[Instructions for the task]
One range is to be output from the listing below, exactly as written: the line with "Whole-slide image, H&E" to the line with "Review note (as", both kept.

[Material to process]
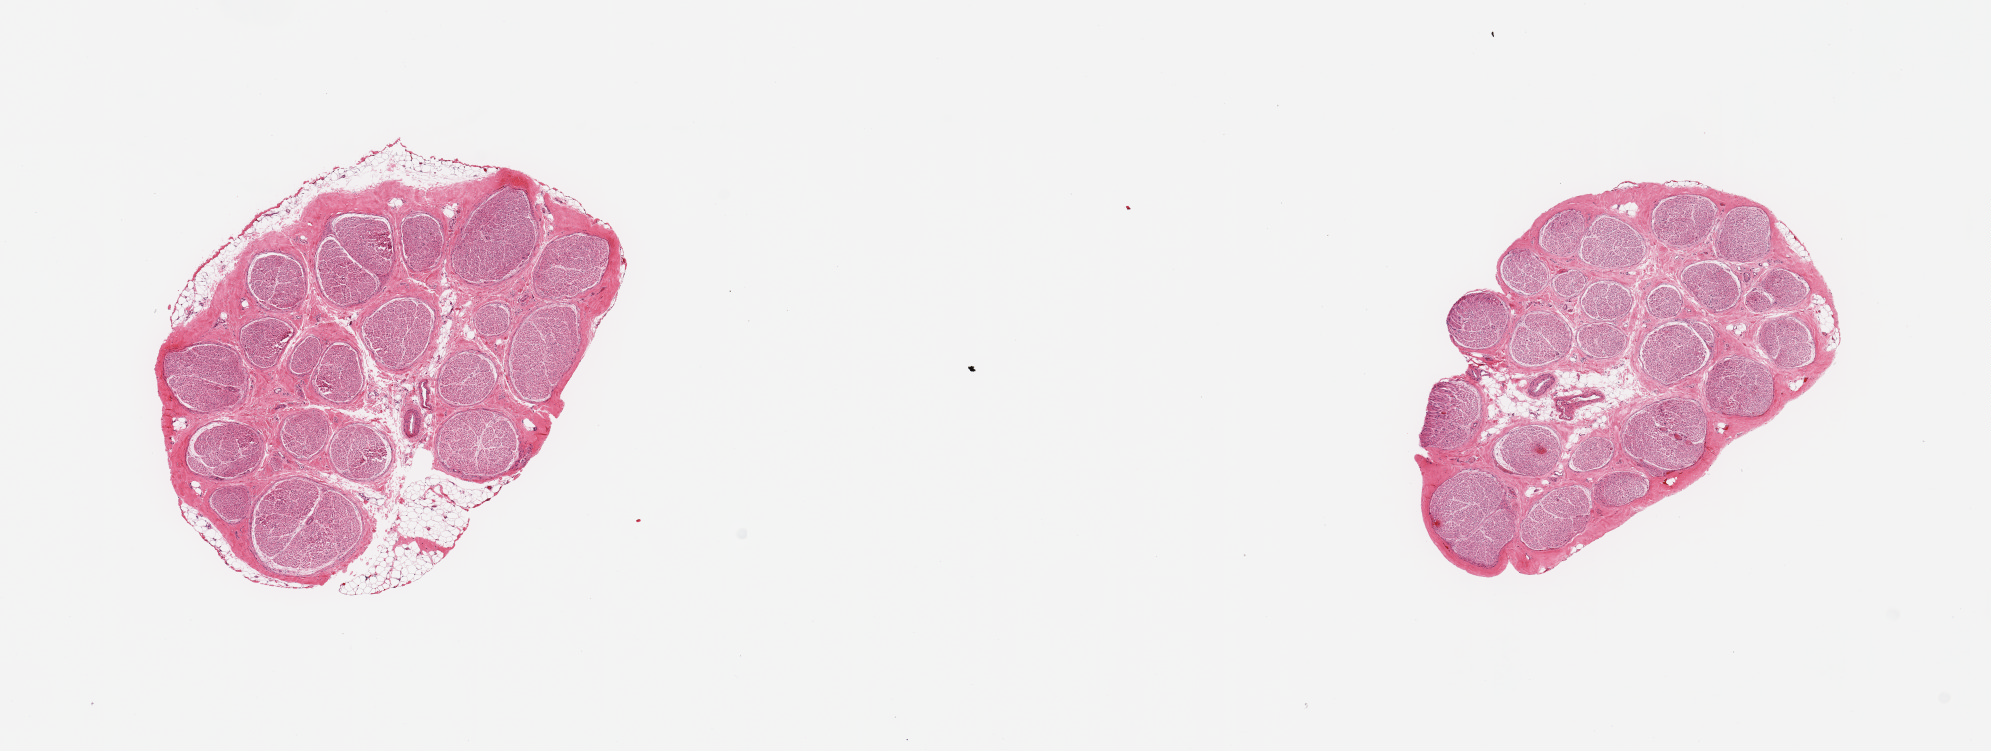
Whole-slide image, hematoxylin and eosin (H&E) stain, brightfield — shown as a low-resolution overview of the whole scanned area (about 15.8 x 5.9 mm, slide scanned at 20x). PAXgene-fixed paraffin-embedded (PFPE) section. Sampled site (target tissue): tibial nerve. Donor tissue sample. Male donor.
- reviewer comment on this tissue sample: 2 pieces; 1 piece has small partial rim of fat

...

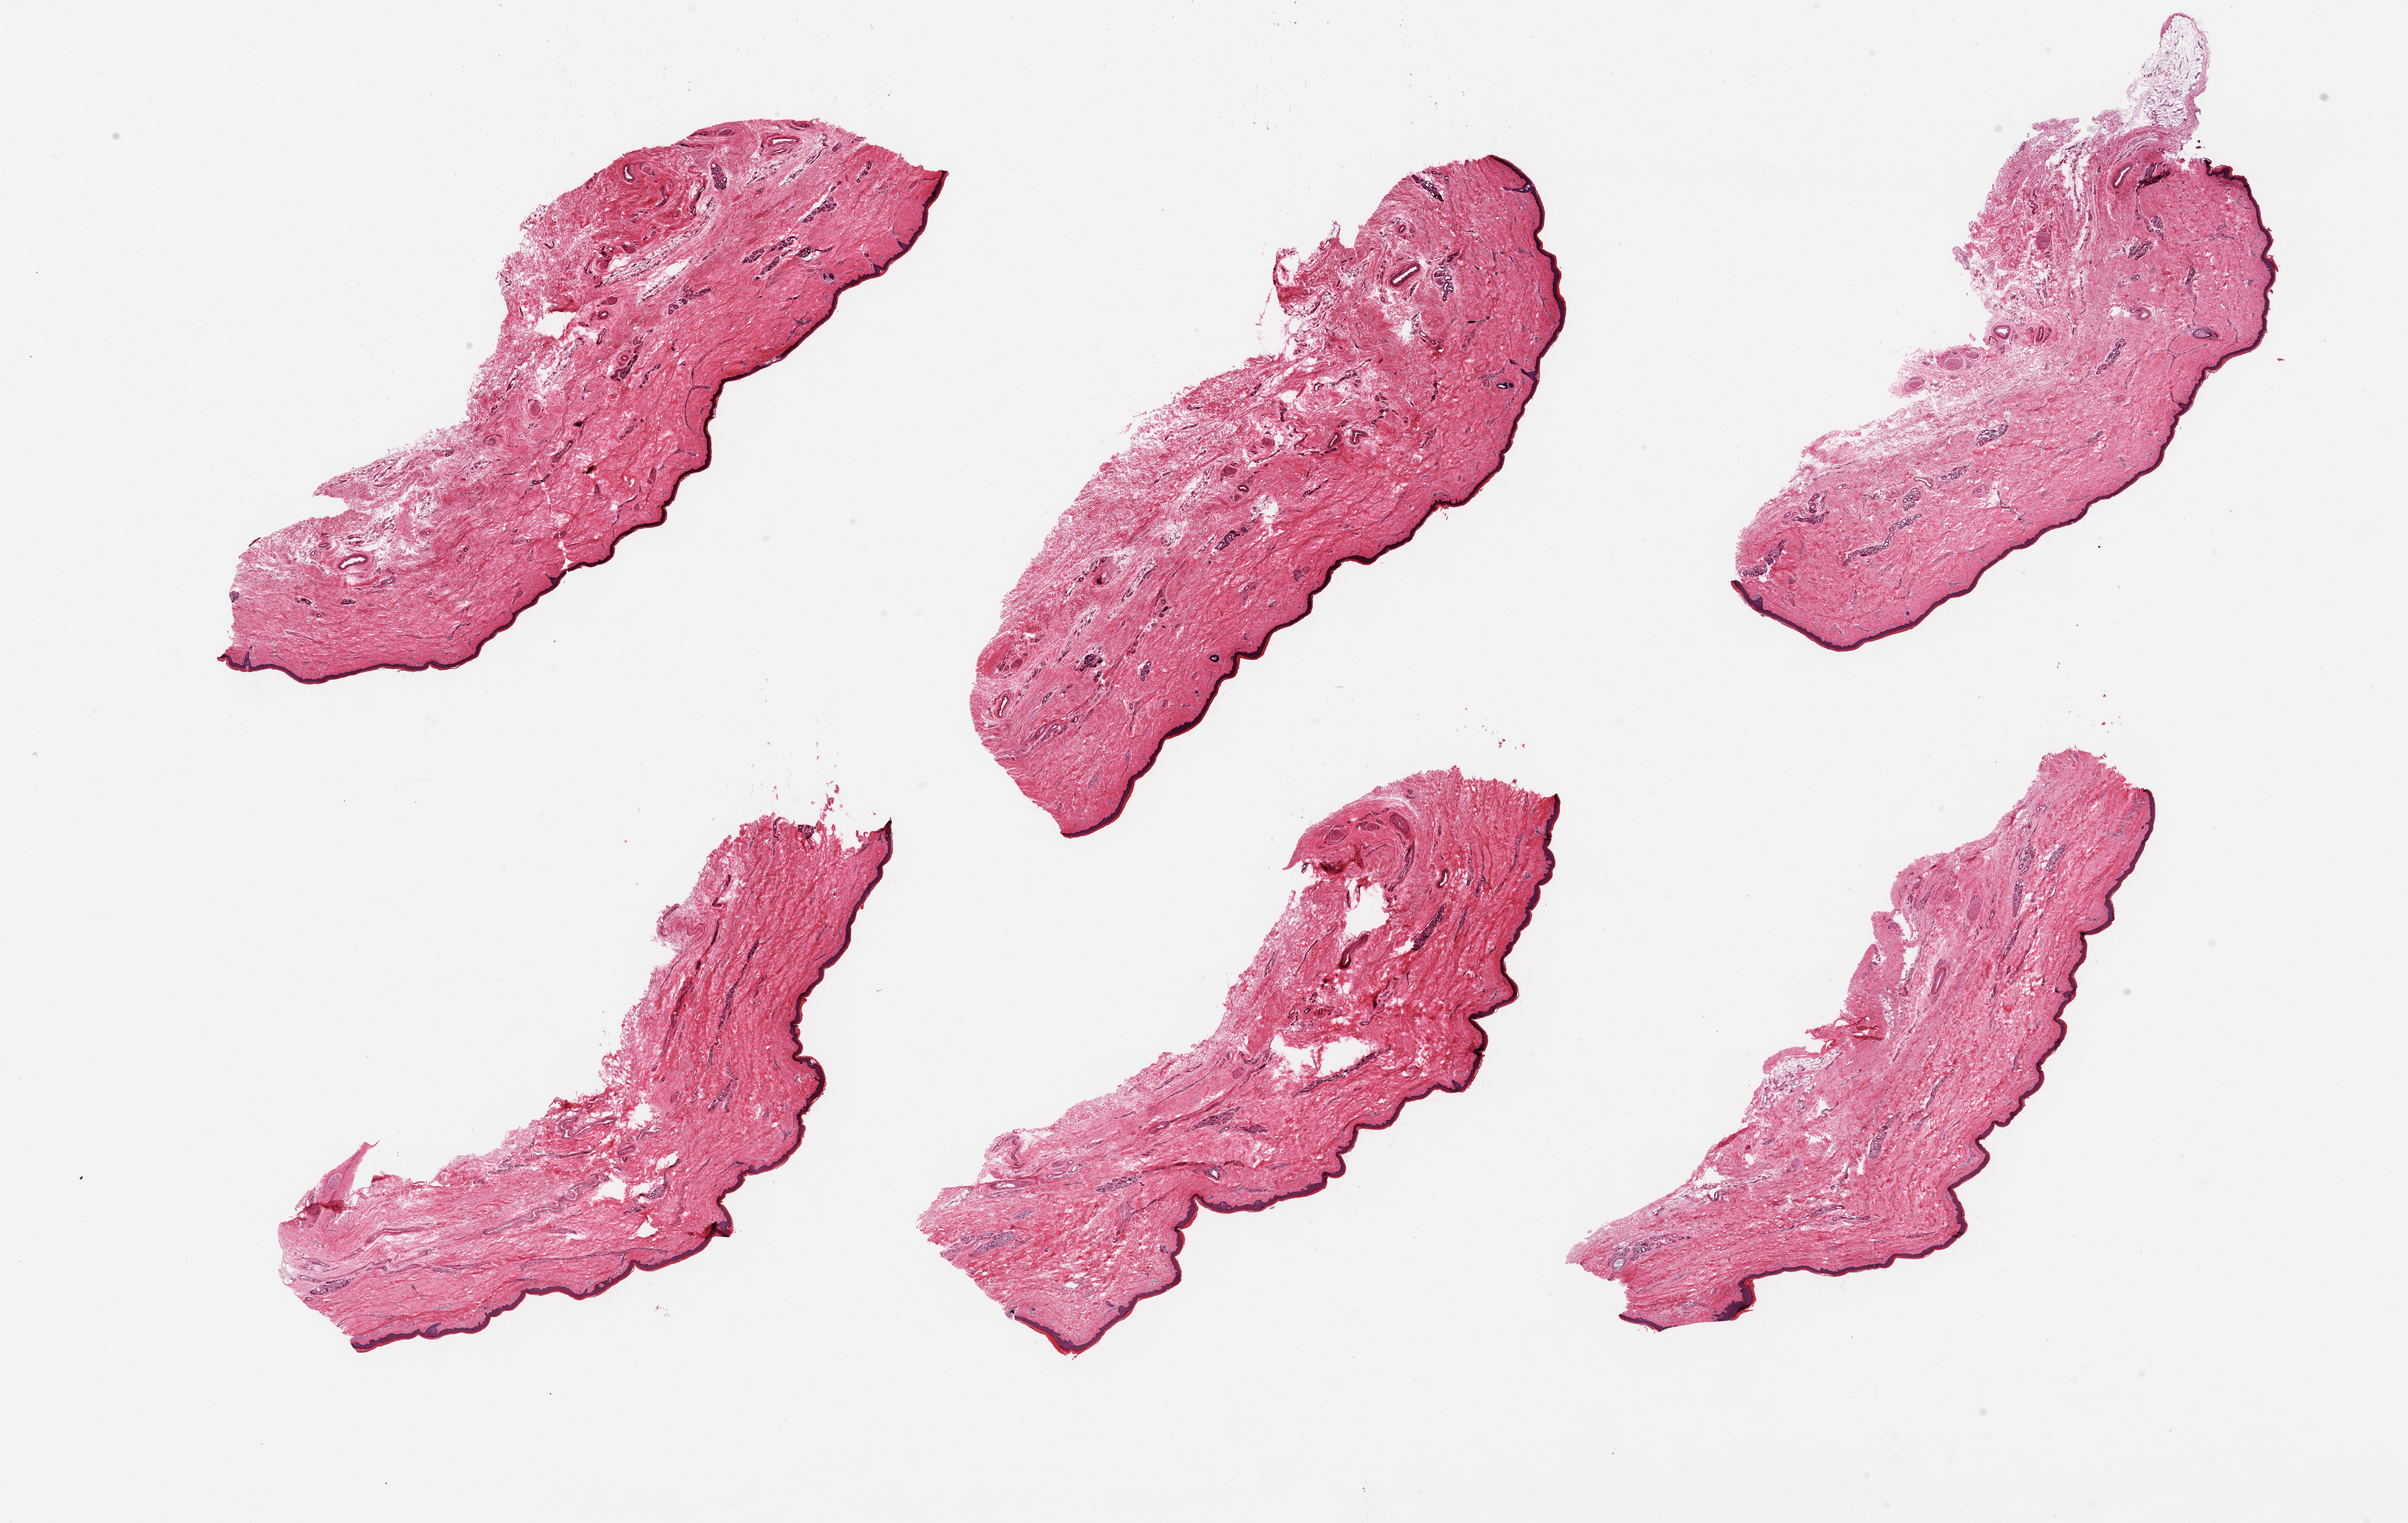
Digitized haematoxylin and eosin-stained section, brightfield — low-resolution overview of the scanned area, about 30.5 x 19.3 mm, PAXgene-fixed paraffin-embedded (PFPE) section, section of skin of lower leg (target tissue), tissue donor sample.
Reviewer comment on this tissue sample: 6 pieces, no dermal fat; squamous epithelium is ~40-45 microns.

--

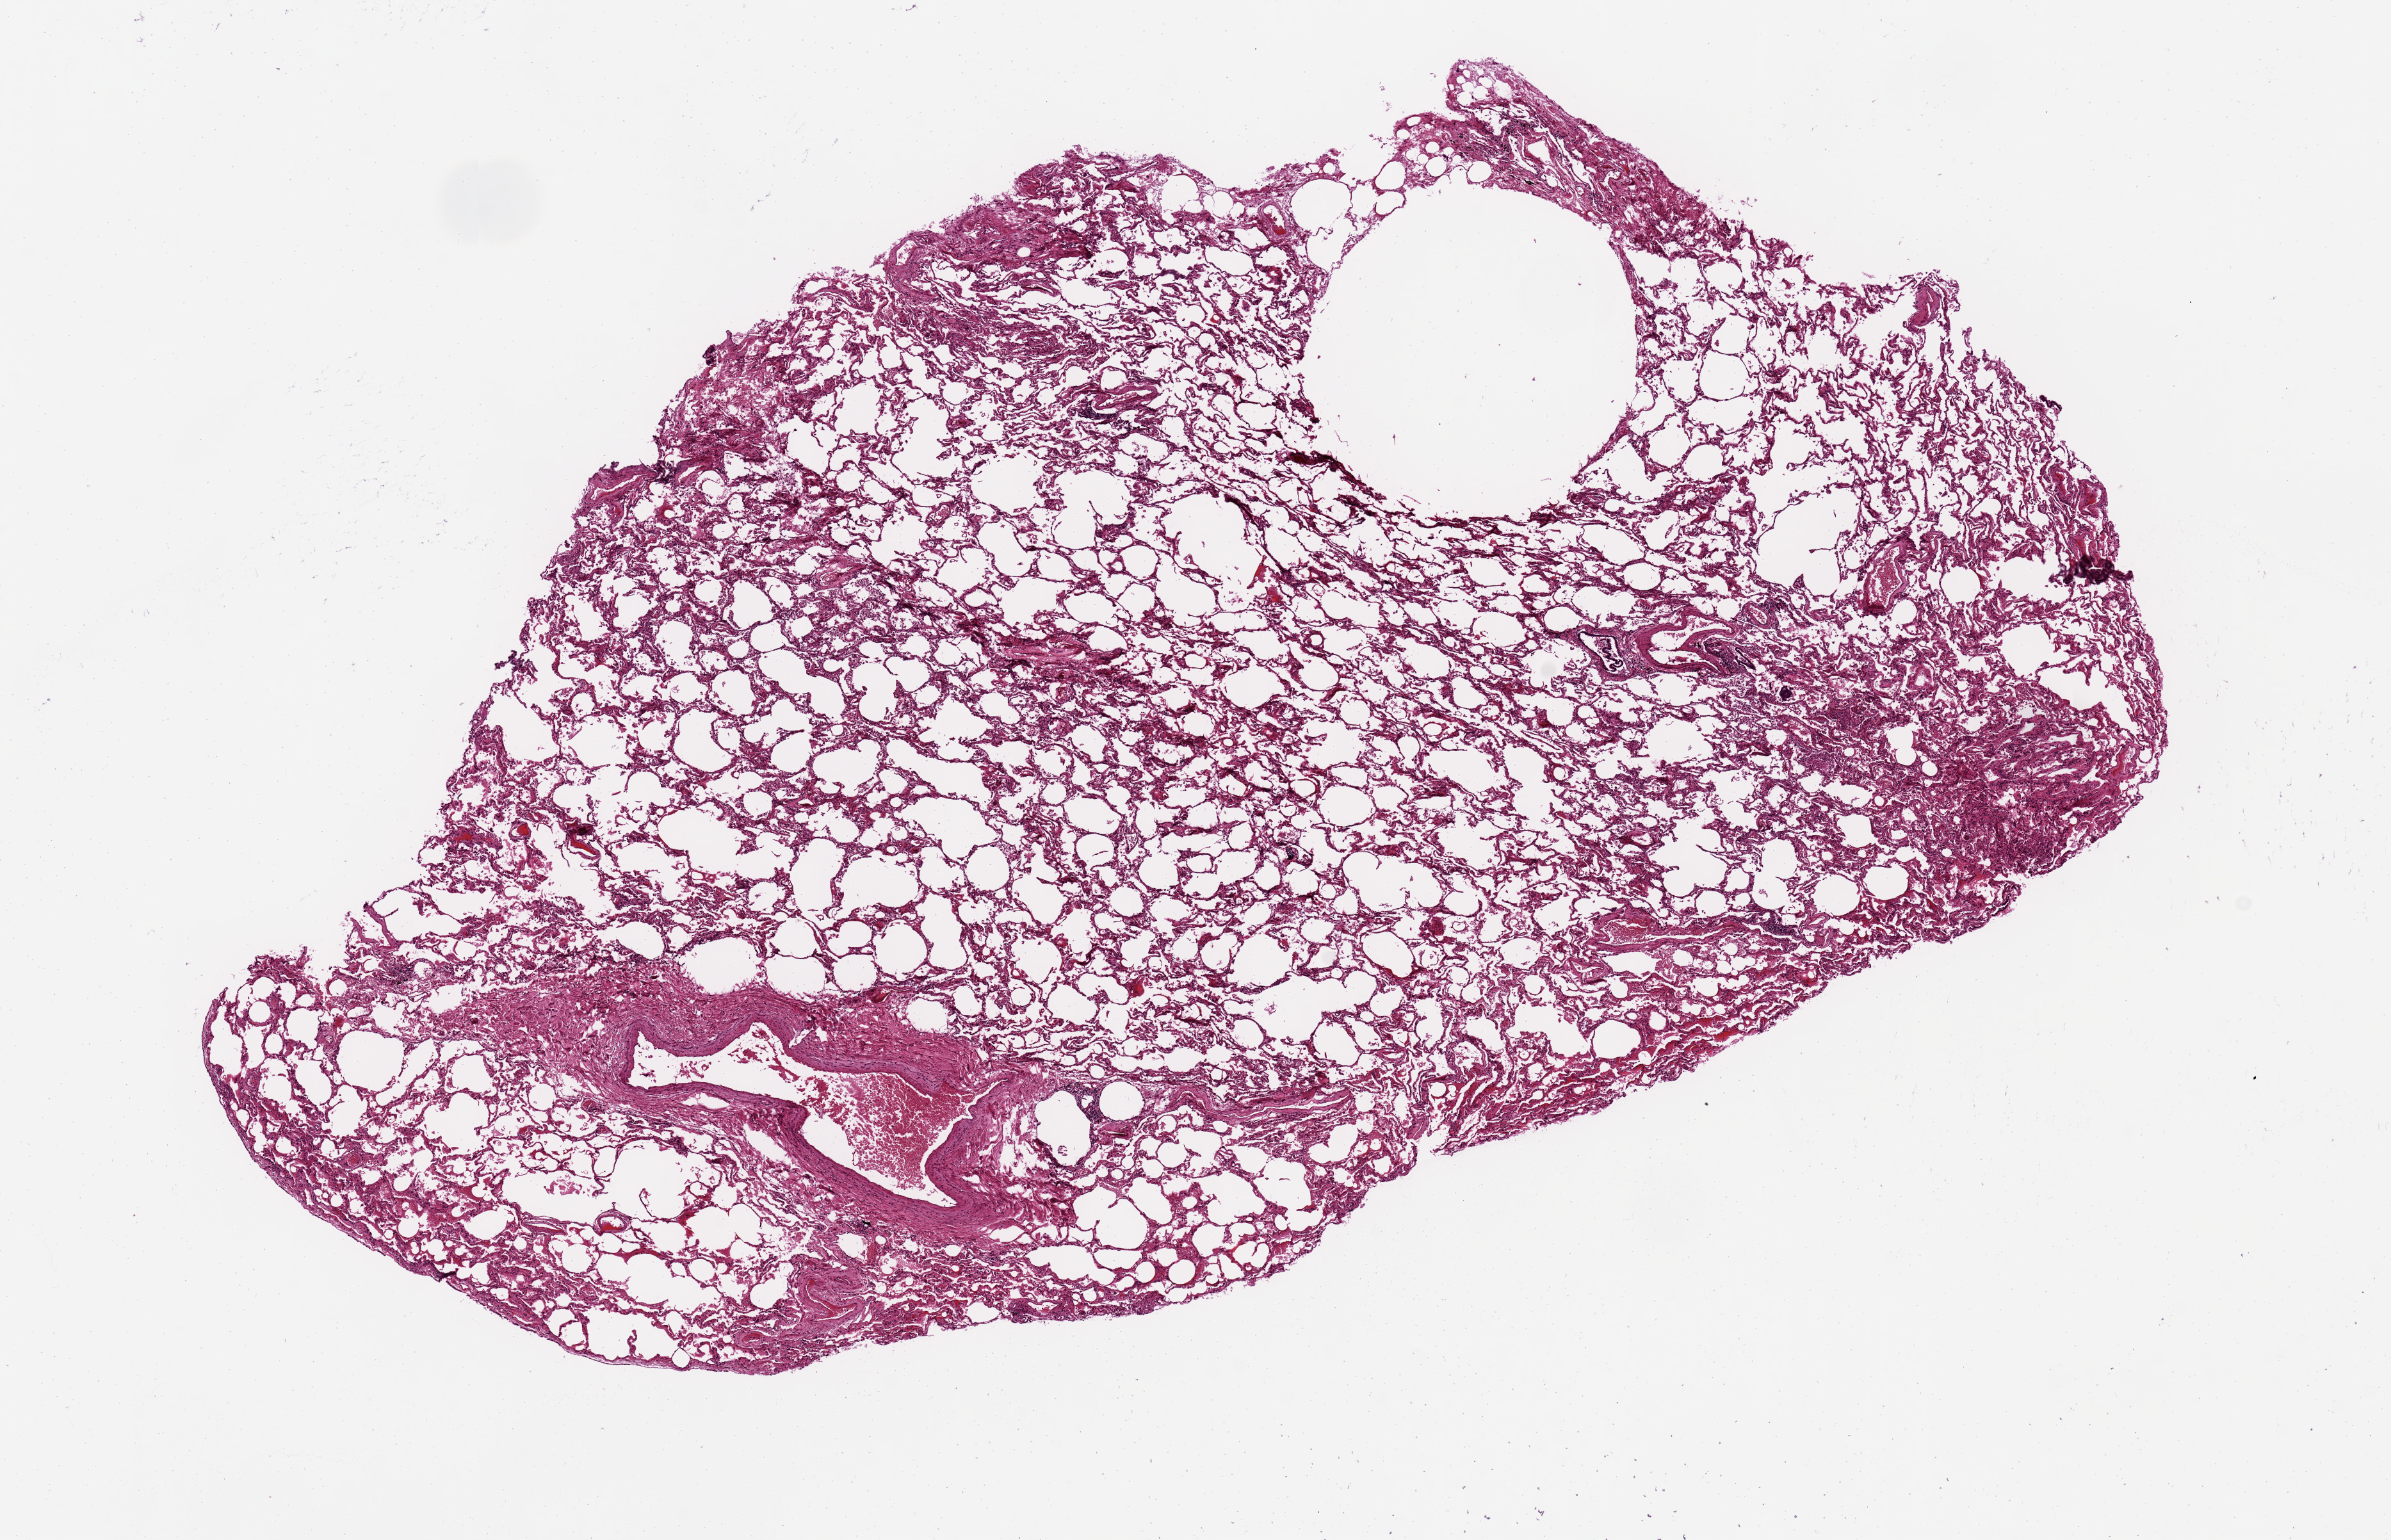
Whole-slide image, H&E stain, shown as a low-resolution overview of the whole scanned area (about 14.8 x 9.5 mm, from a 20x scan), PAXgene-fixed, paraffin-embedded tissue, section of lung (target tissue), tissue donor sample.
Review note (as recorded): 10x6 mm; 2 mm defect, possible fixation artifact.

[Reply]
Whole-slide image, H&E stain, shown as a low-resolution overview of the whole scanned area (about 14.8 x 9.5 mm, from a 20x scan), PAXgene-fixed, paraffin-embedded tissue, section of lung (target tissue), tissue donor sample.
Review note (as recorded): 10x6 mm; 2 mm defect, possible fixation artifact.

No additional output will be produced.